Размер шрифта
-
+

Клудж. Книги. Люди. Путешествия - стр. 25


Чтобы понять Эфиопию, нужно быть не лингвистом, не историком и не антропологом, а математиком. Кто еще может понять, как взаимодействуют между собой все эти аксумские стелы, лалибельские траншеи, фрески танских монастырей и гондэрские цитадели? Никакого общего знаменателя, стилистического или идеологического, не обнаруживается. Нет никаких оснований – кроме географической близости – утверждать, что это артефакты родственных друг другу культур. Стили здесь не прогрессируют, метаморфозы – необъяснимы, проследить наращивание цивилизационных характеристик невозможно. Одно просто заменяется совершенно другим – и кому могло взбрести в голову заменить это именно на то? Происходит обвал (театральный, как будто пыльные декорации вдруг рушатся) представлений об исторической преемственности. Артефакты, которыми набита Эфиопия, ломают исторически ясную картину мира: сначала Египет, потом Греция, потом Рим, потом Средние века… Ну да, а теперь попробуйте интегрировать в эту знакомую стрелу времени Эфиопию. Она и с Египтом-то не координируется. Как могли египтяне не подняться по Нилу, а эфиопы – не спуститься? Чтоб из пункта «Э» никто не вышел в пункт «Е» и наоборот, при том что единственная реальная дорога на этом участке – река, соединяющая «Э» и «Е»! Однако данных о контактах Луксора с Аксумом, по сути, нет.

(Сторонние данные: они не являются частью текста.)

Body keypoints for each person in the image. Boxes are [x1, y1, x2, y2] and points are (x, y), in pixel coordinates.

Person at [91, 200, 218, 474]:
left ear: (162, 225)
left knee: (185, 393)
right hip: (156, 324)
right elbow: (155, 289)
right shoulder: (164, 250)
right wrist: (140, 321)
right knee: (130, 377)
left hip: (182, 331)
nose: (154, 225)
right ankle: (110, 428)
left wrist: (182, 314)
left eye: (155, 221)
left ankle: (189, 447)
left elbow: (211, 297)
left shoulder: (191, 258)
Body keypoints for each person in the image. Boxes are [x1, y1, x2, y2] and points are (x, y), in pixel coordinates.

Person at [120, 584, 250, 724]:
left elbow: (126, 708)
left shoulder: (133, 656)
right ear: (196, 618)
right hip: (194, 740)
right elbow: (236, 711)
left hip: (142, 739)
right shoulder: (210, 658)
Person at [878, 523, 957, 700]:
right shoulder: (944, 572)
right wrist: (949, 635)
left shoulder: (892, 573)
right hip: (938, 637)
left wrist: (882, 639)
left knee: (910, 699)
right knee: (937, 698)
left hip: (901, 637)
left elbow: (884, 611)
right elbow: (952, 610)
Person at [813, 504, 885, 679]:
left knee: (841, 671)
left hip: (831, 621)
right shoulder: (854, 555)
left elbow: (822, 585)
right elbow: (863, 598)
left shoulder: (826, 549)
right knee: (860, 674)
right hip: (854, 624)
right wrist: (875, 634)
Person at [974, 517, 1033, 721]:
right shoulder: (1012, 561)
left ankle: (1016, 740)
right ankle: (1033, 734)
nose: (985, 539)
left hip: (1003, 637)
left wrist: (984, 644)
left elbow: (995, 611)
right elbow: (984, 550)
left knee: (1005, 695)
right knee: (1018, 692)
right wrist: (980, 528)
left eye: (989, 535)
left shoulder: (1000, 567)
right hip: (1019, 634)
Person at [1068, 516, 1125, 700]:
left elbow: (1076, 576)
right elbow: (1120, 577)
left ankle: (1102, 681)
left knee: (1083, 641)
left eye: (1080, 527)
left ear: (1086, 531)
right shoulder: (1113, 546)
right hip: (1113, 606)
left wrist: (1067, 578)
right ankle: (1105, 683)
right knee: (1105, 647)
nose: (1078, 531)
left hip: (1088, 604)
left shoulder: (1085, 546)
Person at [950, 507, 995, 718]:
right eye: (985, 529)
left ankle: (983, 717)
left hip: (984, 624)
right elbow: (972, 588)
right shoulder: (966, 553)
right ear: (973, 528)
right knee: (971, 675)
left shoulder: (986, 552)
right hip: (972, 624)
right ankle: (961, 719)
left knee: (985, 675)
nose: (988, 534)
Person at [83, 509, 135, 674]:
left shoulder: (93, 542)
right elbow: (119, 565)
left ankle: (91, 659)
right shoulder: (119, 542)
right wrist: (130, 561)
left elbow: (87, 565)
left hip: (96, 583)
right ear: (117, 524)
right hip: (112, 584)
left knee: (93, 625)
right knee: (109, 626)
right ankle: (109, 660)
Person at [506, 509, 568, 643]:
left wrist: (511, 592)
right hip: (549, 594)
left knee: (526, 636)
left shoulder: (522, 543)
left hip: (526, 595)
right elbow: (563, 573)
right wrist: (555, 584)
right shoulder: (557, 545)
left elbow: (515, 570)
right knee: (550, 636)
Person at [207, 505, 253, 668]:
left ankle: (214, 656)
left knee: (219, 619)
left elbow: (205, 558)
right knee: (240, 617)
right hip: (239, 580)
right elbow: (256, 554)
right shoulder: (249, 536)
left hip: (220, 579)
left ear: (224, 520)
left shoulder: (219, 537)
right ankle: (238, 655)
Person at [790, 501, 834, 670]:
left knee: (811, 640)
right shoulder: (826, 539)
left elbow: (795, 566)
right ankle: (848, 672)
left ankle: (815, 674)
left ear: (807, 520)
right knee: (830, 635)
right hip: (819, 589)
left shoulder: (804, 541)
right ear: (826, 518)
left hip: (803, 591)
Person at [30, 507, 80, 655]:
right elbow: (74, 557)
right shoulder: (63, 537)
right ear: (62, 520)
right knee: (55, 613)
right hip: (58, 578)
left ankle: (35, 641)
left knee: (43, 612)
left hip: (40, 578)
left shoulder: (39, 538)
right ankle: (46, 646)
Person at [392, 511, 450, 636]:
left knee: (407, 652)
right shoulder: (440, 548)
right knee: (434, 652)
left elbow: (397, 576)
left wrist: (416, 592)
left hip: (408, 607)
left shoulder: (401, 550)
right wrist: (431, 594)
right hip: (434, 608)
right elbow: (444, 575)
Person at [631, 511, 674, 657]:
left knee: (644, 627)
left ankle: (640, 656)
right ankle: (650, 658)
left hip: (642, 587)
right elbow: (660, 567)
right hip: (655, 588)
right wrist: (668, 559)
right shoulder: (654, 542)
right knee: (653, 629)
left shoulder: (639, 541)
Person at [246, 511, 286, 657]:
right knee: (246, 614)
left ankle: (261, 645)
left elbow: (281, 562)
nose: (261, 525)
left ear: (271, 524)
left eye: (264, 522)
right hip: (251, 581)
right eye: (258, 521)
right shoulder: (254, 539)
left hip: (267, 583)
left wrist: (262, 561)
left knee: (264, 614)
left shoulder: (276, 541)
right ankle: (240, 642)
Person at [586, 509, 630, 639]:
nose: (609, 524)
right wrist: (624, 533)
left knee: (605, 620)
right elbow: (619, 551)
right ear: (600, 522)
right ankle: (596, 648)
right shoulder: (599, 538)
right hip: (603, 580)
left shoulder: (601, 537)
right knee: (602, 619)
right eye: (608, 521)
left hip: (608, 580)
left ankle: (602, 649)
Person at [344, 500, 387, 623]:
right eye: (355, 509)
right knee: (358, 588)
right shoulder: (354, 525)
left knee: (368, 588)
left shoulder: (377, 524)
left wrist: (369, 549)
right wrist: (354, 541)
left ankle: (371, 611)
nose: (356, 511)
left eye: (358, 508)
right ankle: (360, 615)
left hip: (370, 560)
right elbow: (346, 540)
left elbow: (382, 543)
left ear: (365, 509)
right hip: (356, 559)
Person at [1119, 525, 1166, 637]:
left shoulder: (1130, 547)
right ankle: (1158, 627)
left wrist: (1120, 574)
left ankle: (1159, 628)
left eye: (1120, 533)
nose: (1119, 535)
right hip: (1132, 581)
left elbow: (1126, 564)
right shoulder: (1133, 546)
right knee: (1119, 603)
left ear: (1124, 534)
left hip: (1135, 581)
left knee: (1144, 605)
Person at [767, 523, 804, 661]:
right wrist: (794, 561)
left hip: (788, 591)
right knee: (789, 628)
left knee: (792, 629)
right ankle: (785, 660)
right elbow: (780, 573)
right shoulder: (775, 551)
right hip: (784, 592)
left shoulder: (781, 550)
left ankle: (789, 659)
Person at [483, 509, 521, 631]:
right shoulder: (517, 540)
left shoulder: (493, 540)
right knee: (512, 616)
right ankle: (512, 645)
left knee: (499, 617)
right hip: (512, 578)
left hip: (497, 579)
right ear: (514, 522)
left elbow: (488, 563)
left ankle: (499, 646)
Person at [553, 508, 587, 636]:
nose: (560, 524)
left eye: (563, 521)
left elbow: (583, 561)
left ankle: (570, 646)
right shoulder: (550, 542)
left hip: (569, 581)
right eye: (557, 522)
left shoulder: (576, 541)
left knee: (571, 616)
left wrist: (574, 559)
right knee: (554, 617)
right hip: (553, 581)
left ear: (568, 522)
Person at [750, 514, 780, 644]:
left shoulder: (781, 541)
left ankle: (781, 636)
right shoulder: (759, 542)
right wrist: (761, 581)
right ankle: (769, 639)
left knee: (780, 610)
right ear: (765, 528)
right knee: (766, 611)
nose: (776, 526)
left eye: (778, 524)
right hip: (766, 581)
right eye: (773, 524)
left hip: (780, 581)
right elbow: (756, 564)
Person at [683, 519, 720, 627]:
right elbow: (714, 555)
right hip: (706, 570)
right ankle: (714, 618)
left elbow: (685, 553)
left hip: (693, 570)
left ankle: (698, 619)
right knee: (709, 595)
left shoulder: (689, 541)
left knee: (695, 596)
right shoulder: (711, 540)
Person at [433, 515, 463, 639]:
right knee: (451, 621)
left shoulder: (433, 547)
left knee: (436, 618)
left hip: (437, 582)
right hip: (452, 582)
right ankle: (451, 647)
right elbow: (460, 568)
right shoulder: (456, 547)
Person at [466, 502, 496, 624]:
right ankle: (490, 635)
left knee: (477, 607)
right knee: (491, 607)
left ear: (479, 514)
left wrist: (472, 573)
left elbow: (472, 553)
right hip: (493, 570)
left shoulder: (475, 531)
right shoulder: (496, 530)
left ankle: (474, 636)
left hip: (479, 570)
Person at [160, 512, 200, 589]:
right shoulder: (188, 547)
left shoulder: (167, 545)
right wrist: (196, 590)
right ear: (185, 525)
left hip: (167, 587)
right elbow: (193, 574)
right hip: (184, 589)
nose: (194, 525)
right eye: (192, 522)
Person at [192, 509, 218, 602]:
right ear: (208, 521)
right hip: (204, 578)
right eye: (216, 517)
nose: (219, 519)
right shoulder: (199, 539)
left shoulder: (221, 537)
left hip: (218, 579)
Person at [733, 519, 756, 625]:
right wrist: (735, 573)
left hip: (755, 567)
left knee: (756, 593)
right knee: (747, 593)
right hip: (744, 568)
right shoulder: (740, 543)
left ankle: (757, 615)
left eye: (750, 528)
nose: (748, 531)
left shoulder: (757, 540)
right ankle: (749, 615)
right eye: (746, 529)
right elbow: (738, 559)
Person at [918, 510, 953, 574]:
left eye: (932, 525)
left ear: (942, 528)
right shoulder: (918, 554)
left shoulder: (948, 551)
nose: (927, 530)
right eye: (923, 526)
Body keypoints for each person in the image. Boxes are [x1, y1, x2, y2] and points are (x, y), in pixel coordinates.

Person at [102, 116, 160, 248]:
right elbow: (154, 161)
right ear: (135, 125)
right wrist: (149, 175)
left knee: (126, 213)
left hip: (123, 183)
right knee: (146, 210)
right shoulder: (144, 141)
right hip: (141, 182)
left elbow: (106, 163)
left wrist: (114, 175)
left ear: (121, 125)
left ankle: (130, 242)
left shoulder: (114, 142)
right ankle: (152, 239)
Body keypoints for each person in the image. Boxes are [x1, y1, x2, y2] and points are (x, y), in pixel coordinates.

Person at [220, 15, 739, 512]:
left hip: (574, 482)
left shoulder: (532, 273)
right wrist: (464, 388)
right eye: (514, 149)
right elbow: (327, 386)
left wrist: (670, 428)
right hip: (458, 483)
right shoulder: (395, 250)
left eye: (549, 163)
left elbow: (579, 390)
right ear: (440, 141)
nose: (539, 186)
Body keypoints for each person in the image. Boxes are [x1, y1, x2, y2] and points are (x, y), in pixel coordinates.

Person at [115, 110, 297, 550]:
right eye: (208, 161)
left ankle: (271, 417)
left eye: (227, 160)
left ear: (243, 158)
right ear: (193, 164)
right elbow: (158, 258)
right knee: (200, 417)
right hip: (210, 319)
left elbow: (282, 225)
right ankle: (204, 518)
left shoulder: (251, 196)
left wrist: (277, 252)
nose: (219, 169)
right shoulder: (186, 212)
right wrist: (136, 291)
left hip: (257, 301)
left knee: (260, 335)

Чтобы проникнуть на территорию гор Симиен, надо зарегистрироваться; полистав на КПП журнал посетителей, понимаю, что я здесь первый русский за месяцы, а может, и больше: терпения не хватило пальцем по строчкам водить. А ведь еще совсем недавно Эфиопия кишела русскими. В начале XX века Абиссиния сделалась в России чем-то вроде модного поветрия, декадентской легенды. Соткался миф о «наших черных единоверцах», появились исследования об эфиопских корнях национального гения – Пушкина, вспомнили, что Ломоносов якобы получил звание академика за составленную им грамматику амхарского языка, пошли разговоры о признаках духовного родства (ортодоксия, империя, мессианские амбиции, комплекс избранничества, претензии на Небесный Иерусалим); признаки находили в чем угодно, возникла даже эксцентричная теория о сходстве амхарского алфавита с глаголицей. Африканским анклавом православия заинтересовались сначала частные лица, а затем и государство. Записок о русских экспедициях в Эфиопию так много, и они так разнообразны, что можно подумать, те отправлялись туда по какому-то расписанию с пугающей регулярностью. Появились русские, один эксцентричнее другого, которые переезжали в Эфиопию и становились еще большими эфиопами, чем туземцы. Эфиопия стала восприниматься как своего рода вторая Россия, запасный выход, какая-то наша древняя союзница – и, как знать, потенциальный плацдарм в Африке. Русские собирали здесь этнографические коллекции, помогали воевать против итальянцев, строили университеты и НПЗ. Факт: ни одна экзотическая страна в мире так не магнетизировала русских, как Эфиопия, и ни одна нация (включая португальцев, англичан и итальянцев) так плотно не интересовалась Эфиопией, как русские. Русские никогда не претендовали на то, чтобы колонизировать эту часть Африки, но все время что-то здесь искали.